The Meneanor crashed and surged across the beaches. The wind smelled of brine. Cnaiür stared at the Dûnyain for what seemed a thousand heartbeats. Then at last he nodded, even though he knew he relinquished the last remnant of his hold on the abomination. After this he would have nothing but the word of a Dûnyain …
He would have nothing.
But when he closed his eyes he saw her, felt her soft and supple, crushed beneath his frame. She was his prize! His proof!
Tomorrow, after worship …
He would take what compensation he could.
CHAPTER FOURTEEN
ANWURAT
It is the difference in knowledge that commands respect. This is why the true test of every student lies in the humiliation of his master.
—GOTAGGA,
THE PRIMA ARCANATA
The children here play with bones instead of sticks, and whenever I
see them, I cannot but wonder whether the humeri they brandish are
faithful or heathen.
Heathen, I should think, for the bones seem bent.

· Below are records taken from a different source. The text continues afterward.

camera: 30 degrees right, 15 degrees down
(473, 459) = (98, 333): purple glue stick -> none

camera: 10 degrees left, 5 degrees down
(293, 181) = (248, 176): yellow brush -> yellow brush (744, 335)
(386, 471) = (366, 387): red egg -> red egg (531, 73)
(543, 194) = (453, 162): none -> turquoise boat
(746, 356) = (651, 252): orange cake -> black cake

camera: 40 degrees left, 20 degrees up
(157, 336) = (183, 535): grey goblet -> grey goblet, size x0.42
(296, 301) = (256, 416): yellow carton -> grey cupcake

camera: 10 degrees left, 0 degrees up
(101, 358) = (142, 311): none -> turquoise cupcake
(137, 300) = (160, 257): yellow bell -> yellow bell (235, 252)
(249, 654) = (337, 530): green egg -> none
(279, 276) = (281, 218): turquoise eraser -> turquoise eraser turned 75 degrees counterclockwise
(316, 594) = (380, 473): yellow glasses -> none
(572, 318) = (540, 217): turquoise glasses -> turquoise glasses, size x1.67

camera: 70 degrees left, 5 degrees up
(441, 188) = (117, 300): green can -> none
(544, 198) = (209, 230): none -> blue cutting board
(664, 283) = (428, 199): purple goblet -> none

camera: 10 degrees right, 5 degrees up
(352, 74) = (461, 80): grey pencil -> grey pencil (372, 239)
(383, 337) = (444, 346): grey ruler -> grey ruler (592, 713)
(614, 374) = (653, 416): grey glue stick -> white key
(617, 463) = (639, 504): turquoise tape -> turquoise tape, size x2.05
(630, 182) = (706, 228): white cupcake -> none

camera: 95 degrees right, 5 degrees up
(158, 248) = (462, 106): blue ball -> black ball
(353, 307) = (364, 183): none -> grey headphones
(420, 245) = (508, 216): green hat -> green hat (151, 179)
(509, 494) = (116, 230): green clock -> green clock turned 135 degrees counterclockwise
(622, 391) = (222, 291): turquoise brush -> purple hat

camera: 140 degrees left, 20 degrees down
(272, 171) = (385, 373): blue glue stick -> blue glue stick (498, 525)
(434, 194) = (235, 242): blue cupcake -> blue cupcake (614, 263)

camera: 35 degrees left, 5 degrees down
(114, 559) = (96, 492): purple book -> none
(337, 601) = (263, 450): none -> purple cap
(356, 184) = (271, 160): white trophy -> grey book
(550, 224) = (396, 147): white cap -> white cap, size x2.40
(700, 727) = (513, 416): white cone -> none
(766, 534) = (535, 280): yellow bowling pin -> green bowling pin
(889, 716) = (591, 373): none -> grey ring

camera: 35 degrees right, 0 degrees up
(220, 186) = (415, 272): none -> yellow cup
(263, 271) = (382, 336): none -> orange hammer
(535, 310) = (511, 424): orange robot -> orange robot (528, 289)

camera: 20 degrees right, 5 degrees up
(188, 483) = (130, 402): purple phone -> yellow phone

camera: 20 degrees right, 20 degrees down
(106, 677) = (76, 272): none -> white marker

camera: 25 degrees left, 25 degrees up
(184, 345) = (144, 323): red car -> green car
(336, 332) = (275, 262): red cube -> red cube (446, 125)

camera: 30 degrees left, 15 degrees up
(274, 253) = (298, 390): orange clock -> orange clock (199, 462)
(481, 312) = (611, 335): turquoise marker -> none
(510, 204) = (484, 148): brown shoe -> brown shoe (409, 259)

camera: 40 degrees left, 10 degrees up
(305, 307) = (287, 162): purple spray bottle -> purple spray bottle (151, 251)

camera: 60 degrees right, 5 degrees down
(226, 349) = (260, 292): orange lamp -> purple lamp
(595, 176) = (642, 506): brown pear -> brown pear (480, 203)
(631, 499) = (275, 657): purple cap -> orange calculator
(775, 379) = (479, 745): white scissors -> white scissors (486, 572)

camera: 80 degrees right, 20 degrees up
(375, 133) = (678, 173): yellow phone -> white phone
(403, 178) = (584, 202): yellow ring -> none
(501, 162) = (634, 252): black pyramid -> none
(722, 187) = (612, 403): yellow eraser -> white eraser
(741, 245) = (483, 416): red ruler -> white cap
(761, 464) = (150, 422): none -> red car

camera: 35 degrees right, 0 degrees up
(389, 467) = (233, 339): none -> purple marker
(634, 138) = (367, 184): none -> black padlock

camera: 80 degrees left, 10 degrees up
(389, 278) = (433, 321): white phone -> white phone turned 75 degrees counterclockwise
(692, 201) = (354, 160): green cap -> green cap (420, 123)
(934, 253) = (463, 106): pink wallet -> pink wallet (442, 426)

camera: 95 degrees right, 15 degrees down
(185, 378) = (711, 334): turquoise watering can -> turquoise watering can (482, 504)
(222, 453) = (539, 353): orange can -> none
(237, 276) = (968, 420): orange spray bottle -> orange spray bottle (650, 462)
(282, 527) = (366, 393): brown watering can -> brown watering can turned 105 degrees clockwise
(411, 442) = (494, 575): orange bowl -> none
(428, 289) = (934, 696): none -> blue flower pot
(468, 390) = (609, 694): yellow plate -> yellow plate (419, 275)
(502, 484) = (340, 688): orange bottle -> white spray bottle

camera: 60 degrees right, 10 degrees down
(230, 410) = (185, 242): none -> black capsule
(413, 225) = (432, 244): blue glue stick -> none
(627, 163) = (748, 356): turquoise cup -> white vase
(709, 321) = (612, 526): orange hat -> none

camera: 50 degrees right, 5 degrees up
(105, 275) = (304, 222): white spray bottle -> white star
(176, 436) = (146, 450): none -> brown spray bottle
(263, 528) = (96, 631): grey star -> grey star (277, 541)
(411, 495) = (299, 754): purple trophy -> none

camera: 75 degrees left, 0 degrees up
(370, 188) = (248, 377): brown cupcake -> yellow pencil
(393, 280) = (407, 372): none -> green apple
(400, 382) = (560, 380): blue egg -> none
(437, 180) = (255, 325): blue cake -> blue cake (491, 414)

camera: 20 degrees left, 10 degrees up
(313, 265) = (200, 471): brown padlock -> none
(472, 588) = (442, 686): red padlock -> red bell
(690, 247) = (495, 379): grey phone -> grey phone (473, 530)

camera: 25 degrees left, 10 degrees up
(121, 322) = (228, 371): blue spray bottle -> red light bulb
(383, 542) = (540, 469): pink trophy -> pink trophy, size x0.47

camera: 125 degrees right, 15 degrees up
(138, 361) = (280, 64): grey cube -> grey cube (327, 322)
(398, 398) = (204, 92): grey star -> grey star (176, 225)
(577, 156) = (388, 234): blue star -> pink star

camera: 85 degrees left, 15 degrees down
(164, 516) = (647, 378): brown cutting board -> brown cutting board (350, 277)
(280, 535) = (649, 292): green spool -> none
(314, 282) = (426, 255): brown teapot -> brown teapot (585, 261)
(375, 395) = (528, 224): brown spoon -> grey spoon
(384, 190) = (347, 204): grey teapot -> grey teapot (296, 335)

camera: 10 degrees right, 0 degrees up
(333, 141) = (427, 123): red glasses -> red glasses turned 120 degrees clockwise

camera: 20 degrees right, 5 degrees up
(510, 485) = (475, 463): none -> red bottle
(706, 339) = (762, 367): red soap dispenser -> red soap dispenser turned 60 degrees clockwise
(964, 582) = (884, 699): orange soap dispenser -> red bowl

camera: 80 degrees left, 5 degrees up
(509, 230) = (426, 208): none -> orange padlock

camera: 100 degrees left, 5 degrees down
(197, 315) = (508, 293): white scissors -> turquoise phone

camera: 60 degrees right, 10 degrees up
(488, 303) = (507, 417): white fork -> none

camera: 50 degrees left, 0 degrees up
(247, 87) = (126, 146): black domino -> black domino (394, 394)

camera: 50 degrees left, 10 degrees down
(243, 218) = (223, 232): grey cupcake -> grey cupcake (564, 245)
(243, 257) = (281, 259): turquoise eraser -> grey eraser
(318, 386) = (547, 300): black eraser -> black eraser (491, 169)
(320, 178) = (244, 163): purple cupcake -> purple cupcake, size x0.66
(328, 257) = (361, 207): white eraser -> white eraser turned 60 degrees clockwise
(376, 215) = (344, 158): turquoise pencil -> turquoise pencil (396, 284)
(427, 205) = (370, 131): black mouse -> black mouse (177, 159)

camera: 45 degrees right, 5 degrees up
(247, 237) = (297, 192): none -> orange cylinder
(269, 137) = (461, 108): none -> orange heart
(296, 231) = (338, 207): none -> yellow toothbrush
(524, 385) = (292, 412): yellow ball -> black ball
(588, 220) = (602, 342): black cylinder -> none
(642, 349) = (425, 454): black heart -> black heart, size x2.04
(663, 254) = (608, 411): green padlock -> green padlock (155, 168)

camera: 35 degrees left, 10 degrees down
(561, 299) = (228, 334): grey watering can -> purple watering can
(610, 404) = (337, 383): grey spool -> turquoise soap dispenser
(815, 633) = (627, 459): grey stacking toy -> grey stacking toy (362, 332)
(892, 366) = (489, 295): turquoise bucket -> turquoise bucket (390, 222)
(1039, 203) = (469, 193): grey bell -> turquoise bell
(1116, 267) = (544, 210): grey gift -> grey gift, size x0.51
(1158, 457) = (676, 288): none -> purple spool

—ANONYMOUS, LETTER FROM ANWURAT
Late Summer, 4111 Year-of-the-Tusk, Shigek
Reviewing the latest intelligence reports, Ikurei Conphas let Martemus stand unacknowledged for several moments. The canvas walls of his command pavilion had been rolled up and bound to facilitate traffic. Officers, messengers, secretaries, and scribes shuttled back and forth between the lamp-illumined interior and the surrounding darkness of the Nansur encampment. Men called out and muttered in deliberation, their faces almost uniformly blank, their eyes slack with the wary expectancy of battle. They were Nansur, and no people had lost more sons to the Fanim.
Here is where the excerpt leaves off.